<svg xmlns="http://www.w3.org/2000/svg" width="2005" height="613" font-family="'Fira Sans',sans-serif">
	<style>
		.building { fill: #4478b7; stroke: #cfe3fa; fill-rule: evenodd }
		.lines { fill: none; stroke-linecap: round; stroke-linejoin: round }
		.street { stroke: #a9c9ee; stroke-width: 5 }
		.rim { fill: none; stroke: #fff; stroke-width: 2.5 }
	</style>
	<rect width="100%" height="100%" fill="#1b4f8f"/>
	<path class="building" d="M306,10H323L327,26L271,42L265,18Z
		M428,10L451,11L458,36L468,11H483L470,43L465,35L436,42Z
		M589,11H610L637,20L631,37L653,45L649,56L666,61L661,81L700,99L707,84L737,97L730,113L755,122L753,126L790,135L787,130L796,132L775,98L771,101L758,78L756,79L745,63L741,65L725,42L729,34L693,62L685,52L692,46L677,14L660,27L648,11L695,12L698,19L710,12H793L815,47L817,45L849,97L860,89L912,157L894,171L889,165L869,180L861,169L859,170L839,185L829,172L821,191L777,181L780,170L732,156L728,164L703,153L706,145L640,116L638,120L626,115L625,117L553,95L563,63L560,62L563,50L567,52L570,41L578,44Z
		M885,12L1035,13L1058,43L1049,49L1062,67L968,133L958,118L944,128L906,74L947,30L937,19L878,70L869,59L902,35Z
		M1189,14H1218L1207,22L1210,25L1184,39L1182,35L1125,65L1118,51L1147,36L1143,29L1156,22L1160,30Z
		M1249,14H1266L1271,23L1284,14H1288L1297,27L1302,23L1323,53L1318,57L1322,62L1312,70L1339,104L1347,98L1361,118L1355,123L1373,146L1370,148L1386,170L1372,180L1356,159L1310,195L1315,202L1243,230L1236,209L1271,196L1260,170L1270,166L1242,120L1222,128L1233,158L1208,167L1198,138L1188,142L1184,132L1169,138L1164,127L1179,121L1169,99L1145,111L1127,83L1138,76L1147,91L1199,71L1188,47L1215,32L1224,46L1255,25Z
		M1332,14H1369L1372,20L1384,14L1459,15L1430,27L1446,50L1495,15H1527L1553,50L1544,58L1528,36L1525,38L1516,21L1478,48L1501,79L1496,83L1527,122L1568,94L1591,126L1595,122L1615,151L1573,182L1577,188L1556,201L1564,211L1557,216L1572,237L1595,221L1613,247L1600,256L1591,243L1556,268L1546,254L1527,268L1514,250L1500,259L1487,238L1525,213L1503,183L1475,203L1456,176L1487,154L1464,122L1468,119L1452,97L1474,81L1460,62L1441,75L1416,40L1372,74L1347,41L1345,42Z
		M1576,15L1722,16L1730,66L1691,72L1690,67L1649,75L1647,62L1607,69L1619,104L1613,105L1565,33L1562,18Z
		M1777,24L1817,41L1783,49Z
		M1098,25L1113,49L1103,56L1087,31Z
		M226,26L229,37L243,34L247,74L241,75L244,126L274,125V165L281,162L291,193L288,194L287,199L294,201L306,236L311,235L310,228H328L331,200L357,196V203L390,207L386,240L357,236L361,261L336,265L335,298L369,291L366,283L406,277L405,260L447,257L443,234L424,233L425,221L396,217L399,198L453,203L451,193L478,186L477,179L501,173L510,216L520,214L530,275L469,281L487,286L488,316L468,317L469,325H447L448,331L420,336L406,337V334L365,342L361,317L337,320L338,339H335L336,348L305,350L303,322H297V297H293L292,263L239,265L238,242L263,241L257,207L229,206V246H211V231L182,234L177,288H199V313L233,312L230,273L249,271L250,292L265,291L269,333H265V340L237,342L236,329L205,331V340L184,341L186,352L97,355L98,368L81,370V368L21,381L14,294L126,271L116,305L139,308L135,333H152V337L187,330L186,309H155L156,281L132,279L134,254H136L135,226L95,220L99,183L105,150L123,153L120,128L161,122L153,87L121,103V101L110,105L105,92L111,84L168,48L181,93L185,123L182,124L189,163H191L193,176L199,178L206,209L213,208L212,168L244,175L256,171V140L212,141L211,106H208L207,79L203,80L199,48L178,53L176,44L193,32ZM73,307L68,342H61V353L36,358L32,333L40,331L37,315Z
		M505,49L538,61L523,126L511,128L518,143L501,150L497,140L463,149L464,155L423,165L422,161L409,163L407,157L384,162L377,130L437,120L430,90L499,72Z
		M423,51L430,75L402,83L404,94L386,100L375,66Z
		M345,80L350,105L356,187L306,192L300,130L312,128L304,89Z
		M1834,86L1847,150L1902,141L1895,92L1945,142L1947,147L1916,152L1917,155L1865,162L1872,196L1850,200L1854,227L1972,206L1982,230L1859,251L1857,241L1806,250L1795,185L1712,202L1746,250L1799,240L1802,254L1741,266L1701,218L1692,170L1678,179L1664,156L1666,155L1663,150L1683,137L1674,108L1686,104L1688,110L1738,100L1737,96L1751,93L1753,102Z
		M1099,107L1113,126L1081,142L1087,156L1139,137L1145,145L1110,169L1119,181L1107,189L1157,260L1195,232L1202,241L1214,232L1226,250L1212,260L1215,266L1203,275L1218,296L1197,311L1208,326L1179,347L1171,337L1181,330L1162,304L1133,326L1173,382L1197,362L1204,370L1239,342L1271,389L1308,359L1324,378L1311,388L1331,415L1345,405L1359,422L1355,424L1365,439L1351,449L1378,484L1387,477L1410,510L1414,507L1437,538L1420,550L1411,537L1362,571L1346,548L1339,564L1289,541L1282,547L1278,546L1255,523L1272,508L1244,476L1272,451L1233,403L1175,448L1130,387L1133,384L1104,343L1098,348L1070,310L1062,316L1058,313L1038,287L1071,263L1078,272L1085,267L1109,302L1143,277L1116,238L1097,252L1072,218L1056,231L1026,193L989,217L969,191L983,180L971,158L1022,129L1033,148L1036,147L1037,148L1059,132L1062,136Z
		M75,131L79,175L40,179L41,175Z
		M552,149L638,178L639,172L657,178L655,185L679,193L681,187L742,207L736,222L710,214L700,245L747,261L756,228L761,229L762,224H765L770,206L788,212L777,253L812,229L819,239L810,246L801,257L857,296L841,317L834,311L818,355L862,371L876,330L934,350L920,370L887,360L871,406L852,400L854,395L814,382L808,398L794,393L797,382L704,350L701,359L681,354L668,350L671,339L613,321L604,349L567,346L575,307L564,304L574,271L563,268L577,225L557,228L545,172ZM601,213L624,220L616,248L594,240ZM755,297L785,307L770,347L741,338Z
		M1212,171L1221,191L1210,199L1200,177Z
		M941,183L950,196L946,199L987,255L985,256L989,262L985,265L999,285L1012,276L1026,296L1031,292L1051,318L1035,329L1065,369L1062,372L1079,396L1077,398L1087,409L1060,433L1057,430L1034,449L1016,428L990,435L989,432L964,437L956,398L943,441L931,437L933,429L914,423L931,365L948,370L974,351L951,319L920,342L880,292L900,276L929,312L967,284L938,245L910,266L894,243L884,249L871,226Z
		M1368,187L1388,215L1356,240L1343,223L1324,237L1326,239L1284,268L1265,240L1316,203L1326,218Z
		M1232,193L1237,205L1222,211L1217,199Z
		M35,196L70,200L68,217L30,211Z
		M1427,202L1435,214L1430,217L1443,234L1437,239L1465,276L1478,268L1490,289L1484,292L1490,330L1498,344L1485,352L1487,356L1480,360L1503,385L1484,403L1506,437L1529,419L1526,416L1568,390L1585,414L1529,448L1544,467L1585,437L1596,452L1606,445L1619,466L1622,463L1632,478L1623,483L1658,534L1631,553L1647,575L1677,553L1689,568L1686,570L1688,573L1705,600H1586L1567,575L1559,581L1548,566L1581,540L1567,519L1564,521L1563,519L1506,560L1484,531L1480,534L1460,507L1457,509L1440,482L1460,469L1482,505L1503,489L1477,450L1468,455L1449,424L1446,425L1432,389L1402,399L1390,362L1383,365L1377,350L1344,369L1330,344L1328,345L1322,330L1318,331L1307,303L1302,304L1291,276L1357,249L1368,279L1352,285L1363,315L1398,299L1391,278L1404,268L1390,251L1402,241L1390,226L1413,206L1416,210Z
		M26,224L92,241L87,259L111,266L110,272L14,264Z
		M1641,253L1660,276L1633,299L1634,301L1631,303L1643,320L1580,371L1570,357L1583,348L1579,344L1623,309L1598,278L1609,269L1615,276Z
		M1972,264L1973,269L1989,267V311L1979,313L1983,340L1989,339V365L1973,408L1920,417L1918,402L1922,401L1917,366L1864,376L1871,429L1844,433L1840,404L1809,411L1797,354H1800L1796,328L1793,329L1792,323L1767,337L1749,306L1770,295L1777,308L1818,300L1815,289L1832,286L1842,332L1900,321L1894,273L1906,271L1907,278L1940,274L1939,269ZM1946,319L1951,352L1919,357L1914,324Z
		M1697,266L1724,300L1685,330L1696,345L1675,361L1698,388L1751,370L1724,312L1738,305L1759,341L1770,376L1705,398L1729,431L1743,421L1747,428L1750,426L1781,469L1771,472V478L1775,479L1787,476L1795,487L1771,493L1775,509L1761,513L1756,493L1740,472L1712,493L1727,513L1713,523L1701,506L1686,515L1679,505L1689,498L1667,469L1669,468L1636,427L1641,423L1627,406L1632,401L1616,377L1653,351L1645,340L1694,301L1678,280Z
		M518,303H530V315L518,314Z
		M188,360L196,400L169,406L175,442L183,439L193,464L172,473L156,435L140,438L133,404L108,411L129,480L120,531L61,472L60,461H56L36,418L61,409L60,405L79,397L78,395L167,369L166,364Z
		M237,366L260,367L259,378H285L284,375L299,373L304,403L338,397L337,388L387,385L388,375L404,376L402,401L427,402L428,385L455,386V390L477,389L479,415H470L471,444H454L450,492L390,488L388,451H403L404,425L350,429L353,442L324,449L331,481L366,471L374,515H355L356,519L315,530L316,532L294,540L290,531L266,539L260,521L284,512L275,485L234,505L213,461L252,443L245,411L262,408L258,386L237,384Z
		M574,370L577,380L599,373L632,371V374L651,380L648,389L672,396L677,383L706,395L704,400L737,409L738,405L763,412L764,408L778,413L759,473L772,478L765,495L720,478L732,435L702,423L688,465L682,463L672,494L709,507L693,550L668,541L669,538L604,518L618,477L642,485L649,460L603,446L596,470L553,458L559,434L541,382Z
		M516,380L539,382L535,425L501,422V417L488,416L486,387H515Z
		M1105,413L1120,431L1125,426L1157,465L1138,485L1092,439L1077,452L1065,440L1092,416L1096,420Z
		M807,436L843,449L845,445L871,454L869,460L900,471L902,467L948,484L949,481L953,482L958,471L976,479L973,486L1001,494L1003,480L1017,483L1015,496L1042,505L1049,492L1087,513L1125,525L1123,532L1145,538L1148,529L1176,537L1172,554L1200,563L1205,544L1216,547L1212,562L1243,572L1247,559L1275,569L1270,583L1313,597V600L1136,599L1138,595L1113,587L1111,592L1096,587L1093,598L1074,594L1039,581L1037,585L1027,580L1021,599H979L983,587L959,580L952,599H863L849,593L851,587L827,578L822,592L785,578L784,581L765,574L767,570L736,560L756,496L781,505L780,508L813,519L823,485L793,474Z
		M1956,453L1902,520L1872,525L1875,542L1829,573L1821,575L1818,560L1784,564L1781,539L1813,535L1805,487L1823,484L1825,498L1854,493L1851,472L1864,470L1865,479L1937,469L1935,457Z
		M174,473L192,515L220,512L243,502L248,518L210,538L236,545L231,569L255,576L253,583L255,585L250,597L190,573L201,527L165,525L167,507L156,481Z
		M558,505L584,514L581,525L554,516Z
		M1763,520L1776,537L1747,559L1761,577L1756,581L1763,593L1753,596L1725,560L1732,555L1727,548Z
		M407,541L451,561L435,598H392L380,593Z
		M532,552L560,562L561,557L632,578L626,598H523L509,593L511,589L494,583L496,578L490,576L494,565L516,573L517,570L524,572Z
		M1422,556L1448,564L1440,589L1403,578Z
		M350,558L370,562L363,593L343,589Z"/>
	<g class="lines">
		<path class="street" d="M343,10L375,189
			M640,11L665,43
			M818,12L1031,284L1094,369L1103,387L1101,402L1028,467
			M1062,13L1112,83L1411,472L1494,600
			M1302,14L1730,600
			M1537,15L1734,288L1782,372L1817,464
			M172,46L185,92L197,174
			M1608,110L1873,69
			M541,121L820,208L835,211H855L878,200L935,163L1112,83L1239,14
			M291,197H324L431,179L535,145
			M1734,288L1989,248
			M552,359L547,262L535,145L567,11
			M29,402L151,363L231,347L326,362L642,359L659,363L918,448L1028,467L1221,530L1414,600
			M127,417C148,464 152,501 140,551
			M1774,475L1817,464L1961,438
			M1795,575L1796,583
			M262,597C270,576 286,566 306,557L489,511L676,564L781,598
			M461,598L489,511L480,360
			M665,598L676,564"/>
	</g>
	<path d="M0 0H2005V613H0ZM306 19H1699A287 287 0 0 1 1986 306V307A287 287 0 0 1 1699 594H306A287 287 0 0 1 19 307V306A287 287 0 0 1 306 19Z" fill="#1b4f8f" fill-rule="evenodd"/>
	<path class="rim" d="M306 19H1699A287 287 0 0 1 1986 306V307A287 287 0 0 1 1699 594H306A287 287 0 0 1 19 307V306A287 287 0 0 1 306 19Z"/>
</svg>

-.-.-

_Exercise objective:_ All lines above with "evenodd" in them should be returned.

_Solution to this exercise:_
		.building { fill: #4478b7; stroke: #cfe3fa; fill-rule: evenodd }
	<path d="M0 0H2005V613H0ZM306 19H1699A287 287 0 0 1 1986 306V307A287 287 0 0 1 1699 594H306A287 287 0 0 1 19 307V306A287 287 0 0 1 306 19Z" fill="#1b4f8f" fill-rule="evenodd"/>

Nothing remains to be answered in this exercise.